• **Task prompt**
Copy out the lines below word for word, starting at the line with "Transcribe the sheet music shown above in ABC" and ending at the line with "Transcribe the sheet music shown above into", both included. Leave out the pictures.

• **The input**
►

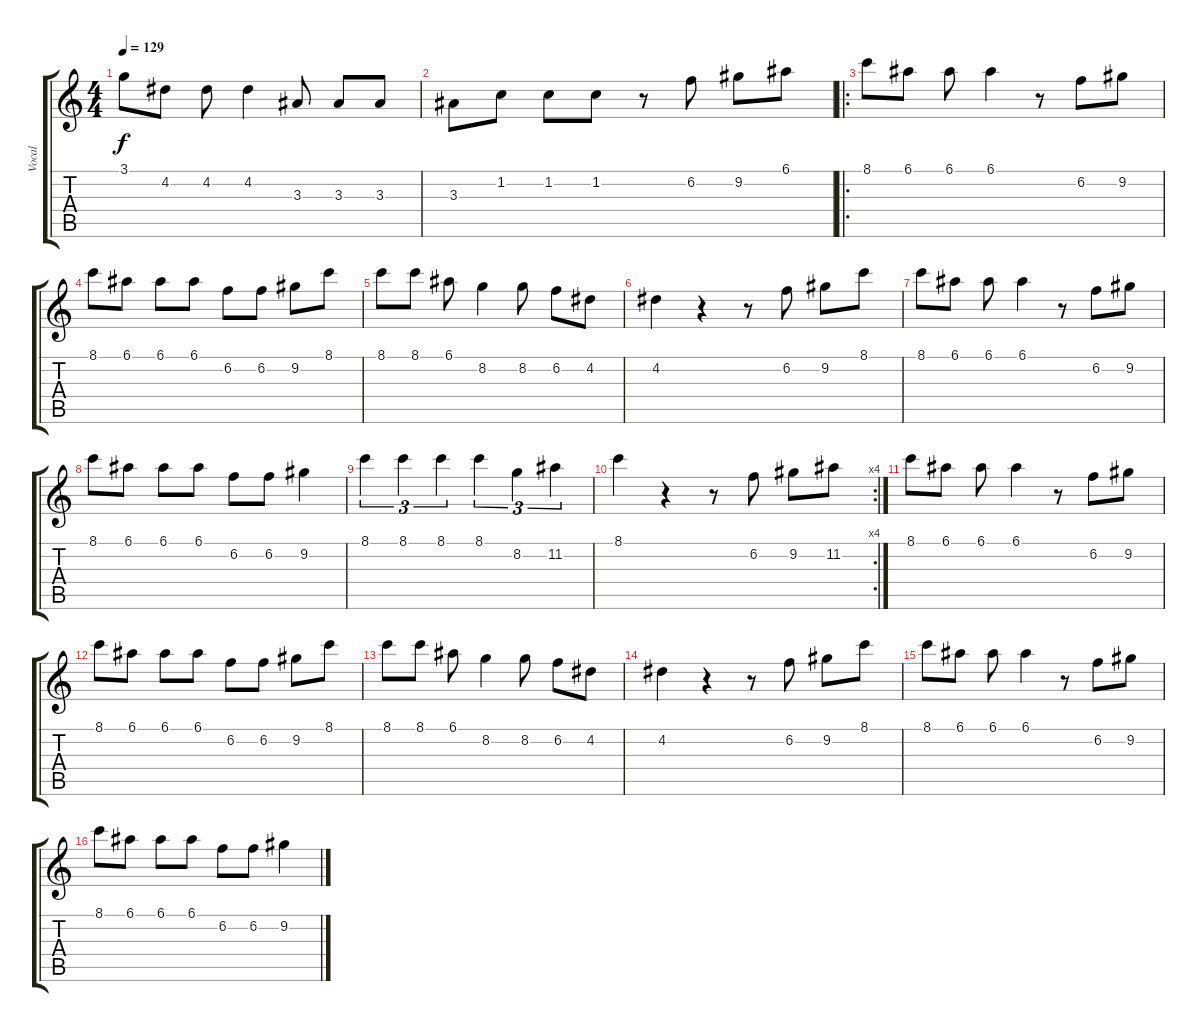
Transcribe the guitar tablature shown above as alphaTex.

\track ("Vocal" "Vocal") {instrument stringensemble1}
\staff {score tabs}
\tuning (E5 B4 G4 D4 A3 E3) {hide}
\ts (4 4)
\tempo 129
\clef g2
\ks c
3.1.8{dy f} 4.2.8 4.2.8 4.2.4 3.3.8 3.3.8 3.3.8 |
3.3.8 1.2.8 1.2.8 1.2.8 r.8 6.2.8 9.2.8 6.1.8 |
\ro
8.1.8 6.1.8 6.1.8 6.1.4 r.8 6.2.8 9.2.8 |
8.1.8 6.1.8 6.1.8 6.1.8 6.2.8 6.2.8 9.2.8 8.1.8 |
8.1.8 8.1.8 6.1.8 8.2.4 8.2.8 6.2.8 4.2.8 |
4.2.4 r.4 r.8 6.2.8 9.2.8 8.1.8 |
8.1.8 6.1.8 6.1.8 6.1.4 r.8 6.2.8 9.2.8 |
8.1.8 6.1.8 6.1.8 6.1.8 6.2.8 6.2.8 9.2.4 |
8.1.4{tu (3 2)} 8.1.4{tu (3 2)} 8.1.4{tu (3 2)} 8.1.4{tu (3 2)} 8.2.4{tu (3 2)} 11.2.4{tu (3 2)} |
\rc 4
8.1.4 r.4 r.8 6.2.8 9.2.8 11.2.8 |
8.1.8 6.1.8 6.1.8 6.1.4 r.8 6.2.8 9.2.8 |
8.1.8 6.1.8 6.1.8 6.1.8 6.2.8 6.2.8 9.2.8 8.1.8 |
8.1.8 8.1.8 6.1.8 8.2.4 8.2.8 6.2.8 4.2.8 |
4.2.4 r.4 r.8 6.2.8 9.2.8 8.1.8 |
8.1.8 6.1.8 6.1.8 6.1.4 r.8 6.2.8 9.2.8 |
8.1.8 6.1.8 6.1.8 6.1.8 6.2.8 6.2.8 9.2.4
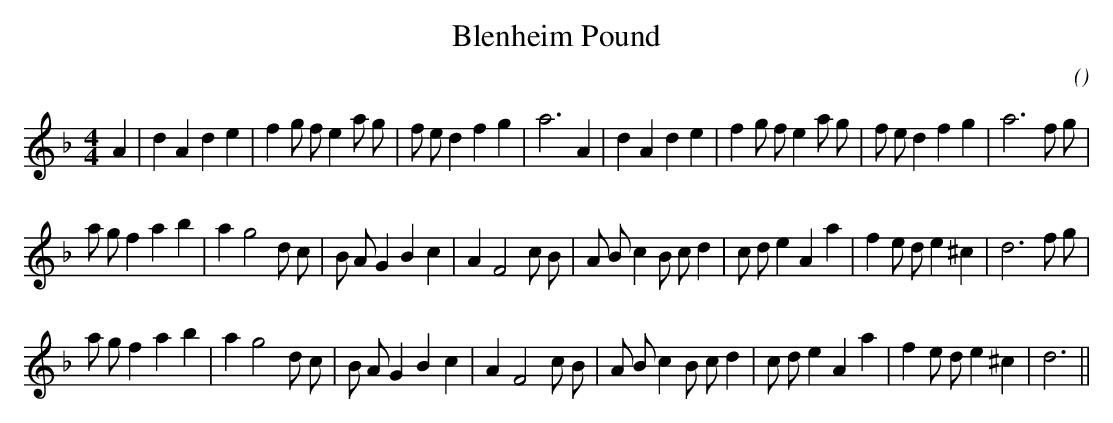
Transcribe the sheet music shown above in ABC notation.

X:1
T: Blenheim Pound
C:
O:
M:4/4
K:F
K:F
M:4/4
L:1/16
A4 |d4 A4 d4 e4 |f4 g2 f2 e4 a2 g2 |f2 e2 d4 f4 g4 |a12 A4 |d4 A4 d4 e4 |f4 g2 f2 e4 a2 g2 |f2 e2 d4 f4 g4 |a12 f2 g2 |
a2 g2 f4 a4 b4 |a4 g8 d2 c2 |B2 A2 G4 B4 c4 |A4 F8 c2 B2 |A2 B2 c4 B2 c2 d4 |c2 d2 e4 A4 a4 |f4 e2 d2 e4 ^c4 |d12 f2 g2 |
a2 g2 f4 a4 b4 |a4 g8 d2 c2 |B2 A2 G4 B4 c4 |A4 F8 c2 B2 |A2 B2 c4 B2 c2 d4 |c2 d2 e4 A4 a4 |f4 e2 d2 e4 ^c4 |d12 ||
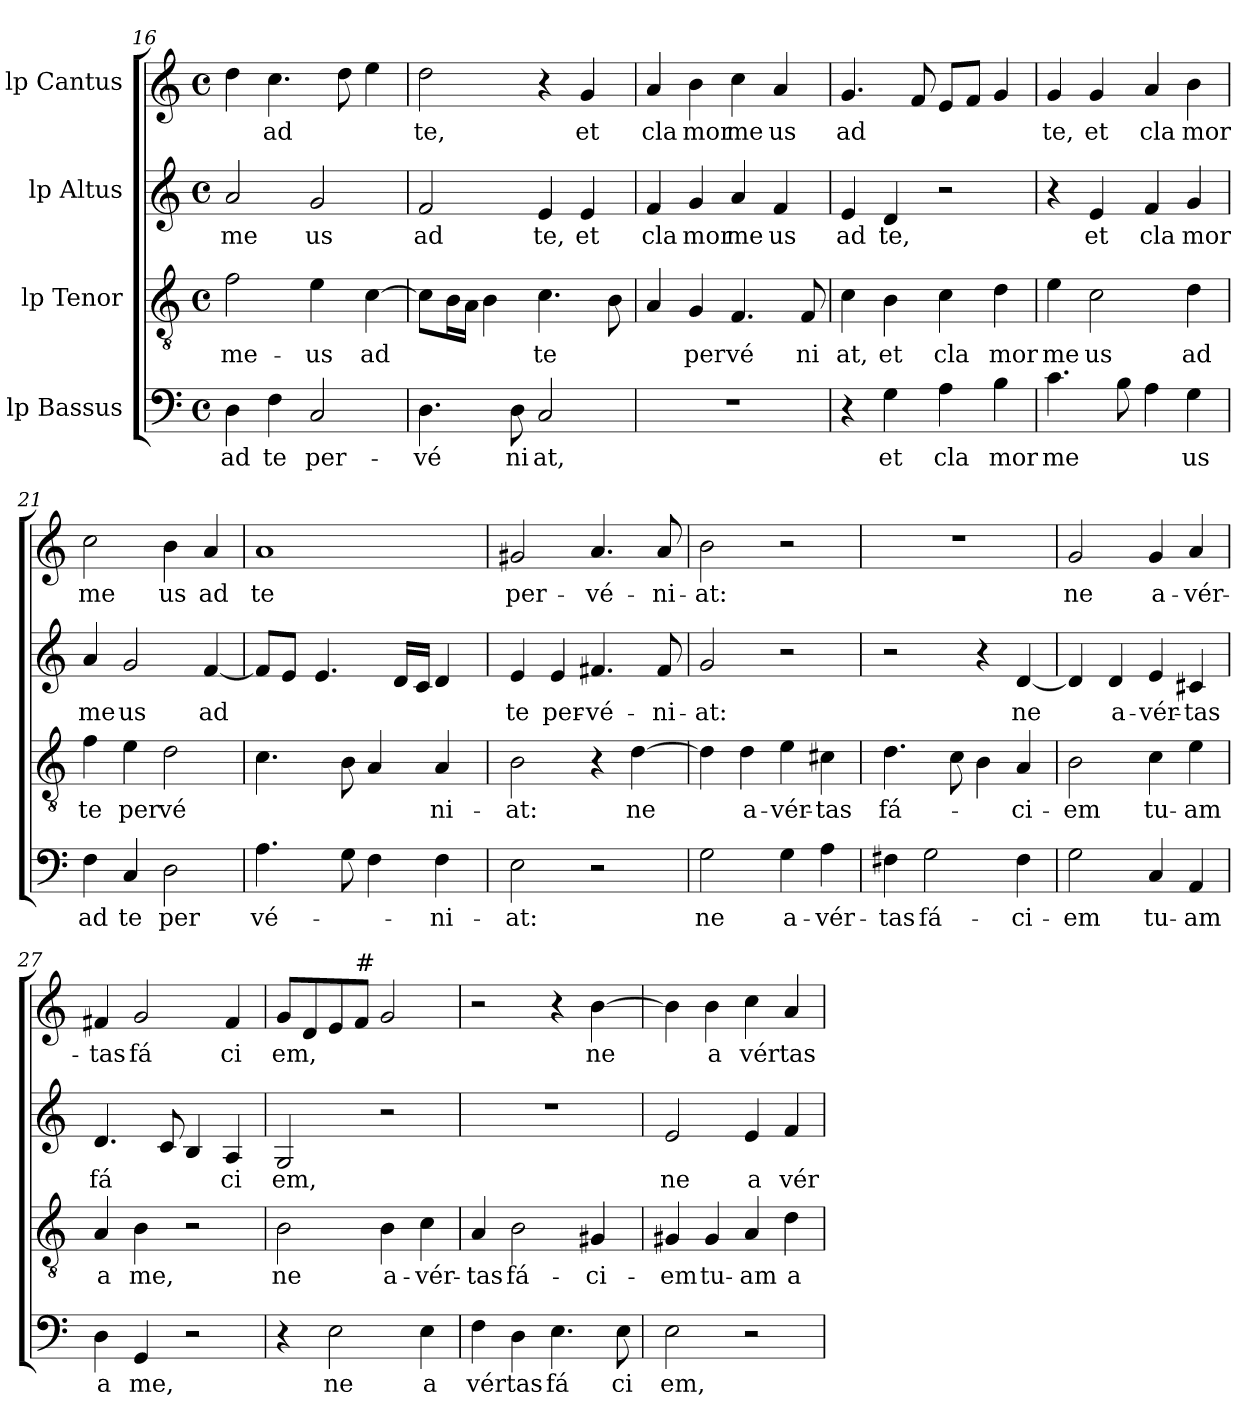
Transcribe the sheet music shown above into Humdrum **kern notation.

**kern	**text	**kern	**text	**kern	**text	**kern	**text
*part4	*part4	*part3	*part3	*part2	*part2	*part1	*part1
*staff4	*staff4	*staff3	*staff3	*staff2	*staff2	*staff1	*staff1
*I"lp Bassus	*	*I"lp Tenor	*	*I"lp Altus	*	*I"lp Cantus	*
*clefF4	*	*clefGv2	*	*clefG2	*	*clefG2	*
*M4/4	*	*M4/4	*	*M4/4	*	*M4/4	*
*met(c)	*	*met(c)	*	*met(c)	*	*met(c)	*
=16	=16	=16	=16	=16	=16	=16	=16
!	!LO:LY:b:cj	!	!LO:LY:b:cj	!	!LO:LY:b:cj	!	!
4D\	ad	2f\	me-	2a/	me	4dd\	.
!	!LO:LY:b:cj	!	!	!	!	!	!LO:LY:b:cj
4F\	te	.	.	.	.	4.cc\	ad
!	!LO:LY:b:cj	!	!LO:LY:b:cj	!	!LO:LY:b:cj	!	!
2C/	per-	4e\	-us	2g/	us	.	.
.	.	.	.	.	.	8dd\	.
!	!	!	!LO:LY:b:cj	!	!	!	!
.	.	[<4c\	ad	.	.	4ee\	.
!!LO:LB:g=z
=17	=17	=17	=17	=17	=17	=17	=17
!	!LO:LY:b:cj	!	!	!	!LO:LY:b:cj	!	!LO:LY:b:cj
4.D\	-vé	8c\L]	.	2f/	ad	2dd\	te,
.	.	16B\	.	.	.	.	.
.	.	16A\J	.	.	.	.	.
.	.	4B\	.	.	.	.	.
!	!LO:LY:b:cj	!	!	!	!	!	!
8D\	ni	.	.	.	.	.	.
!	!LO:LY:b:cj	!	!LO:LY:b:cj	!	!LO:LY:b:cj	!	!
2C/	at,	4.c\	te	4e/	te,	4r	.
!	!	!	!	!	!LO:LY:b:cj	!	!LO:LY:b:cj
.	.	.	.	4e/	et	4g/	et
.	.	8B\	.	.	.	.	.
=18	=18	=18	=18	=18	=18	=18	=18
!	!	!	!	!	!LO:LY:b:cj	!	!LO:LY:b:cj
1r	.	4A/	.	4f/	cla	4a/	cla
!	!	!	!LO:LY:b:cj	!	!LO:LY:b:cj	!	!LO:LY:b:cj
.	.	4G/	per	4g/	mor	4b\	mor
!	!	!	!LO:LY:b:cj	!	!LO:LY:b:cj	!	!LO:LY:b:cj
.	.	4.F/	vé	4a/	me	4cc\	me
!	!	!	!	!	!LO:LY:b:cj	!	!LO:LY:b:cj
.	.	.	.	4f/	us	4a/	us
!	!	!	!LO:LY:b:cj	!	!	!	!
.	.	8F/	ni	.	.	.	.
=19	=19	=19	=19	=19	=19	=19	=19
!	!	!	!LO:LY:b:cj	!	!LO:LY:b:cj	!	!LO:LY:b:cj
4r	.	4c\	at,	4e/	ad	4.g/	ad
!	!LO:LY:b:cj	!	!LO:LY:b:cj	!	!LO:LY:b:cj	!	!
4G\	et	4B\	et	4d/	te,	.	.
.	.	.	.	.	.	8f/	.
!	!LO:LY:b:cj	!	!LO:LY:b:cj	!	!	!	!
4A\	cla	4c\	cla	2r	.	8e/L	.
.	.	.	.	.	.	8f/J	.
!	!LO:LY:b:cj	!	!LO:LY:b:cj	!	!	!	!
4B\	mor	4d\	mor	.	.	4g/	.
=20	=20	=20	=20	=20	=20	=20	=20
!	!LO:LY:b	!	!LO:LY:b:cj	!	!	!	!LO:LY:b:cj
4.c\	me	4e\	me	4r	.	4g/	te,
!	!	!	!LO:LY:b:cj	!	!LO:LY:b:cj	!	!LO:LY:b:cj
.	.	2c\	us	4e/	et	4g/	et
8B\	.	.	.	.	.	.	.
!	!	!	!	!	!LO:LY:b:cj	!	!LO:LY:b:cj
4A\	.	.	.	4f/	cla	4a/	cla
!	!LO:LY:b:cj	!	!LO:LY:b:cj	!	!LO:LY:b:cj	!	!LO:LY:b:cj
4G\	us	4d\	ad	4g/	mor	4b\	mor
=21	=21	=21	=21	=21	=21	=21	=21
!	!LO:LY:b:cj	!	!LO:LY:b:cj	!	!LO:LY:b:cj	!	!LO:LY:b:cj
4F\	ad	4f\	te	4a/	me	2cc\	me
!	!LO:LY:b:cj	!	!LO:LY:b:cj	!	!LO:LY:b:cj	!	!
4C/	te	4e\	per	2g/	us	.	.
!	!LO:LY:b:cj	!	!LO:LY:b:cj	!	!	!	!LO:LY:b:cj
2D\	per	2d\	vé	.	.	4b\	us
!	!	!	!	!	!LO:LY:b:cj	!	!LO:LY:b:cj
.	.	.	.	[>4f/	ad	4a/	ad
!!LO:PB:g=z
=22	=22	=22	=22	=22	=22	=22	=22
!	!LO:LY:b:cj	!	!	!	!	!	!LO:LY:b:cj
*	*	*^	*	*	*	*	*
4.A\	vé-	4.c\	8ryy	.	8f/L]	.	1a	te
.	.	.	32ryy	.	8e/J	.	.	.
.	.	.	2ryy	.	.	.	.	.
.	.	.	.	.	4.e/	.	.	.
8G\	.	8B\	.	.	.	.	.	.
4F\	.	4A/	.	.	.	.	.	.
.	.	.	.	.	16d/L	.	.	.
.	.	.	4ryy	.	.	.	.	.
.	.	.	.	.	16c/J	.	.	.
!	!LO:LY:b:cj	!	!	!LO:LY:b:cj	!	!	!	!
4F\	-ni-	4A/	.	ni-	4d/	.	.	.
.	.	.	16.ryy	.	.	.	.	.
=23	=23	=23	=23	=23	=23	=23	=23	=23
!	!LO:LY:b:cj	!	!	!LO:LY:b:cj	!	!LO:LY:b:cj	!	!LO:LY:b:cj
*	*	*v	*v	*	*	*	*	*
2E\	-at:	2B\	-at:	4e/	te	2g#X/	per-
!	!	!	!	!	!LO:LY:b:cj	!	!
.	.	.	.	4e/	per-	.	.
!	!	!	!	!	!LO:LY:b:cj	!	!LO:LY:b:cj
2r	.	4r	.	4.f#X/	-vé-	4.a/	-vé-
!	!	!	!LO:LY:b:cj	!	!	!	!
.	.	[>4d\	ne	.	.	.	.
!	!	!	!	!	!LO:LY:b:cj	!	!LO:LY:b:cj
.	.	.	.	8f#/	-ni-	8a/	-ni-
=24	=24	=24	=24	=24	=24	=24	=24
!	!LO:LY:b:cj	!	!	!	!LO:LY:b:cj	!	!LO:LY:b:cj
2G\	ne	4d\]	.	2g/	-at:	2b\	-at:
!	!	!	!LO:LY:b:cj	!	!	!	!
.	.	4d\	a-	.	.	.	.
!	!LO:LY:b:cj	!	!LO:LY:b:cj	!	!	!	!
4G\	a-	4e\	-vér-	2r	.	2r	.
!	!LO:LY:b:cj	!	!LO:LY:b:cj	!	!	!	!
4A\	-vér-	4c#X\	-tas	.	.	.	.
=25	=25	=25	=25	=25	=25	=25	=25
!	!LO:LY:b:cj	!	!LO:LY:b:cj	!	!	!	!
4F#X\	-tas	4.d\	fá-	2r	.	1r	.
!	!LO:LY:b:cj	!	!	!	!	!	!
2G\	fá-	.	.	.	.	.	.
.	.	8c\	.	.	.	.	.
.	.	4B\	.	4r	.	.	.
!	!LO:LY:b:cj	!	!LO:LY:b:cj	!	!LO:LY:b:cj	!	!
4F#\	-ci-	4A/	-ci-	[<4d/	ne	.	.
=26	=26	=26	=26	=26	=26	=26	=26
!	!LO:LY:b:cj	!	!LO:LY:b:cj	!	!	!	!LO:LY:b:cj
2G\	-em	2B\	-em	4d/]	.	2g/	ne
!	!	!	!	!	!LO:LY:b:cj	!	!
.	.	.	.	4d/	a-	.	.
!	!LO:LY:b:cj	!	!LO:LY:b:cj	!	!LO:LY:b:cj	!	!LO:LY:b:cj
4C/	tu-	4c\	tu-	4e/	-vér-	4g/	a-
!	!LO:LY:b:cj	!	!LO:LY:b:cj	!	!LO:LY:b:cj	!	!LO:LY:b:cj
4AA/	-am	4e\	-am	4c#X/	-tas	4a/	-vér-
!!LO:LB:g=z
=27	=27	=27	=27	=27	=27	=27	=27
!	!LO:LY:b:cj	!	!LO:LY:b:cj	!	!LO:LY:b:cj	!	!LO:LY:b:cj
4D\	a	4A/	a	4.d/	fá	4f#X/	-tas
!	!LO:LY:b:cj	!	!LO:LY:b:cj	!	!	!	!LO:LY:b:cj
4GG/	me,	4B\	me,	.	.	2g/	fá
.	.	.	.	8c/	.	.	.
2r	.	2r	.	4B/	.	.	.
!	!	!	!	!	!LO:LY:b:cj	!	!LO:LY:b:cj
.	.	.	.	4A/	ci	4f#/	ci
=28	=28	=28	=28	=28	=28	=28	=28
!	!	!	!LO:LY:b:cj	!	!LO:LY:b:cj	!	!LO:LY:b
4r	.	2B\	ne	2G/	em,	8g/L	em,
.	.	.	.	.	.	8d/	.
!	!LO:LY:b:cj	!	!	!	!	!	!
2E\	ne	.	.	.	.	8e/	.
!	!	!	!	!	!	!LO:TX:a:t=#	!
.	.	.	.	.	.	8f/J	.
!	!	!	!LO:LY:b:cj	!	!	!	!
.	.	4B\	a-	2r	.	2g/	.
!	!LO:LY:b:cj	!	!LO:LY:b:cj	!	!	!	!
4E\	a	4c\	-vér-	.	.	.	.
=29	=29	=29	=29	=29	=29	=29	=29
!	!LO:LY:b:cj	!	!LO:LY:b:cj	!	!	!	!
4F\	vér	4A/	-tas	1r	.	2r	.
!	!LO:LY:b:cj	!	!LO:LY:b:cj	!	!	!	!
4D\	tas	2B\	fá-	.	.	.	.
!	!LO:LY:b:cj	!	!	!	!	!	!
4.E\	fá	.	.	.	.	4r	.
!	!	!	!LO:LY:b:cj	!	!	!	!LO:LY:b:cj
.	.	4G#X/	-ci-	.	.	[>4b\	ne
!	!LO:LY:b:cj	!	!	!	!	!	!
8E\	ci	.	.	.	.	.	.
=30	=30	=30	=30	=30	=30	=30	=30
!	!LO:LY:b:cj	!	!LO:LY:b:cj	!	!LO:LY:b:cj	!	!
2E\	em,	4G#X/	-em	2e/	ne	4b\]	.
!	!	!	!LO:LY:b:cj	!	!	!	!LO:LY:b:cj
.	.	4G#/	tu-	.	.	4b\	a
!	!	!	!LO:LY:b:cj	!	!LO:LY:b:cj	!	!LO:LY:b:cj
2r	.	4A/	-am	4e/	a	4cc\	vér
!	!	!	!LO:LY:b:cj	!	!LO:LY:b:cj	!	!LO:LY:b:cj
.	.	4d\	a	4f/	vér	4a/	tas
=	=	=	=	=	=	=	=
*-	*-	*-	*-	*-	*-	*-	*-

◄

• **Finished task**
Transcribe the sheet music shown above in ABC notation.

X:1
T: Blenheim Pound
C:
O:
M:4/4
K:F
K:F
M:4/4
L:1/16
A4 |d4 A4 d4 e4 |f4 g2 f2 e4 a2 g2 |f2 e2 d4 f4 g4 |a12 A4 |d4 A4 d4 e4 |f4 g2 f2 e4 a2 g2 |f2 e2 d4 f4 g4 |a12 f2 g2 |
a2 g2 f4 a4 b4 |a4 g8 d2 c2 |B2 A2 G4 B4 c4 |A4 F8 c2 B2 |A2 B2 c4 B2 c2 d4 |c2 d2 e4 A4 a4 |f4 e2 d2 e4 ^c4 |d12 f2 g2 |
a2 g2 f4 a4 b4 |a4 g8 d2 c2 |B2 A2 G4 B4 c4 |A4 F8 c2 B2 |A2 B2 c4 B2 c2 d4 |c2 d2 e4 A4 a4 |f4 e2 d2 e4 ^c4 |d12 ||
Transcribe the sheet music shown above into Humdrum **kern notation.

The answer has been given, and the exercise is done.